Precision oncology enables scientists and clinicians to probe the genetics of individual patients' tumours. But the clinical relevance of each mutation can be hard to ascertain and reference to the latest research is often required. The CIViC database aims to curate this expert knowledge. As part of this, the CIViCmine project uses natural language processing to identify mentions of cancer mutations and their clinical impacts. This work was published in Genome Medicine.

CoronaCentral project visual

CoronaCentral

During the coronavirus pandemic, a vast number of research papers were published related to COVID-19. The CoronaCentral resource categorized these using a BERT-based classifier along with a unique dataset of categorized documents.
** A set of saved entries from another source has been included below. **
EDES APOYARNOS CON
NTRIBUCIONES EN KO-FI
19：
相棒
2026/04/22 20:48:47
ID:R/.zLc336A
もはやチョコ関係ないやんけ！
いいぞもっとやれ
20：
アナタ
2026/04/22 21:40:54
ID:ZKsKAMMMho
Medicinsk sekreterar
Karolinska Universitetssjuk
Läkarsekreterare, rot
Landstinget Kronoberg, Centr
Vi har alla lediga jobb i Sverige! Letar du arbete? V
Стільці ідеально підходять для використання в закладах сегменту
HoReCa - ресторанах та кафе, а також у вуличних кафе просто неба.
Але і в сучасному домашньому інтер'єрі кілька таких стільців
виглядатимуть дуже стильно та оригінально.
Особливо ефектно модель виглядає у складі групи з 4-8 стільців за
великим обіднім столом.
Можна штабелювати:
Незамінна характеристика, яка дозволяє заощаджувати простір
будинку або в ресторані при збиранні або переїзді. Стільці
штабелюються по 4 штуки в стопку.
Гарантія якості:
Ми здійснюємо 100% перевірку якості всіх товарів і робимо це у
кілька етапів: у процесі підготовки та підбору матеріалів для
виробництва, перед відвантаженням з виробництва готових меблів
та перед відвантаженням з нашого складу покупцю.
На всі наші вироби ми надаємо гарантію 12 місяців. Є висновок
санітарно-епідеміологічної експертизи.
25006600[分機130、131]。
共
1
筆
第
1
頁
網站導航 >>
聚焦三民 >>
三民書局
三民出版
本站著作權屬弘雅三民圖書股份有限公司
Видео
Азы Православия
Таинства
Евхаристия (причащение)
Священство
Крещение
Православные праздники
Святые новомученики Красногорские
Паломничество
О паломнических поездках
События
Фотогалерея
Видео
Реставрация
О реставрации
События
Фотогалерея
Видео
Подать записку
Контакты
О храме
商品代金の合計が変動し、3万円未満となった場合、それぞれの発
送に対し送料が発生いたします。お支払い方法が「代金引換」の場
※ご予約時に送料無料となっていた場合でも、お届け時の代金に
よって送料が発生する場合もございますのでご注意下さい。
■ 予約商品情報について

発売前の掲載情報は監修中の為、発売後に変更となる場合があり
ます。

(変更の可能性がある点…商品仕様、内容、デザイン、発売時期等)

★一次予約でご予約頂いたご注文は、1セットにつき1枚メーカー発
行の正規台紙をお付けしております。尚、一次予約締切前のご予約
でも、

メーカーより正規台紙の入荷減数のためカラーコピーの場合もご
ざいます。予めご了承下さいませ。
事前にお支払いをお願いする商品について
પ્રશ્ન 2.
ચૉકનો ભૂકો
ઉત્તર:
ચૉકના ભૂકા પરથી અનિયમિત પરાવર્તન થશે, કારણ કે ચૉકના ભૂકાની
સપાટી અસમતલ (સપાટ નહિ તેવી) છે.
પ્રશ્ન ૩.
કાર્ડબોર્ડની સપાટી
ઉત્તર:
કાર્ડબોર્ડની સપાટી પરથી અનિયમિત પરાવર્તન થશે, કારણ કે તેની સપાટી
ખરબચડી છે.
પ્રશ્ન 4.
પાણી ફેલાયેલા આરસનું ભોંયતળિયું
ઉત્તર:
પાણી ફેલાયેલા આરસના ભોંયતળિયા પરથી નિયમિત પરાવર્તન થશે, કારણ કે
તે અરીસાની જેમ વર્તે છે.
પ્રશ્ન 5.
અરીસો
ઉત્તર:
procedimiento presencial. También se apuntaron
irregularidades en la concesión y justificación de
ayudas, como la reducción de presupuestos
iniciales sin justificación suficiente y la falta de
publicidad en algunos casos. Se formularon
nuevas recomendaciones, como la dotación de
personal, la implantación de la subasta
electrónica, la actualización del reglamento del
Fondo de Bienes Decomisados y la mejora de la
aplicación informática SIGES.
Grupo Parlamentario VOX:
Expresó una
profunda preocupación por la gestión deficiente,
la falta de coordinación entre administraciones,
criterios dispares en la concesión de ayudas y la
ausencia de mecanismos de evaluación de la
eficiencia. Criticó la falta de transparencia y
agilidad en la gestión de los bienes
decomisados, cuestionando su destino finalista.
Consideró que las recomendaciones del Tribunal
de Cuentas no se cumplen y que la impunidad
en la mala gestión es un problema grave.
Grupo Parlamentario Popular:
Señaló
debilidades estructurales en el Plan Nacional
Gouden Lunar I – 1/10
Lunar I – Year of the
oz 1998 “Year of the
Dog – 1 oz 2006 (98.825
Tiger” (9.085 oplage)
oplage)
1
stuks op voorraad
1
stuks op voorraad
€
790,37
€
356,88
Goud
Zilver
It provided a portal to explore these research papers. This work was published in PNAS.

FusionDTI project visual

FusionDTI

Predicting drug-target interaction (DTI) is critical in the drug discovery process. Despite remarkable advances in recent DTI models through the integration of representations from diverse drug and target encoders, such models often struggle to capture the fine-grained interactions between drugs and proteins. To address this issue, we introduce FusionDTI, which uses a token-level Fusion module to effectively learn fine-grained information for drug-target interaction. This work was presented at the ICML 2024 AI for Science Workshop.

FusionGDA project visual

FusionGDA

Identifying associations between genes and diseases is critical for diagnosis, prevention, prognosis and drug development. We propose FusionGDA, which utilises a pre-training phase with a fusion module to enrich the gene and disease semantic representations encoded by pre-trained language models. This work was published in Briefings in Bioinformatics.

BPP project visual

BPP

Biological pathways are a series of interconnected biochemical reactions that support life activities. Current research relies heavily on experiments and manual analysis, overlooking the rich topological information within pathway networks. We develop a Biochemical Pathway Prediction (BPP) platform to automatically identify potential connections within these pathways. BPP can predict participants or products in biochemical reactions and includes tools to interpret these predictions. This work was published in Briefings in Bioinformatics.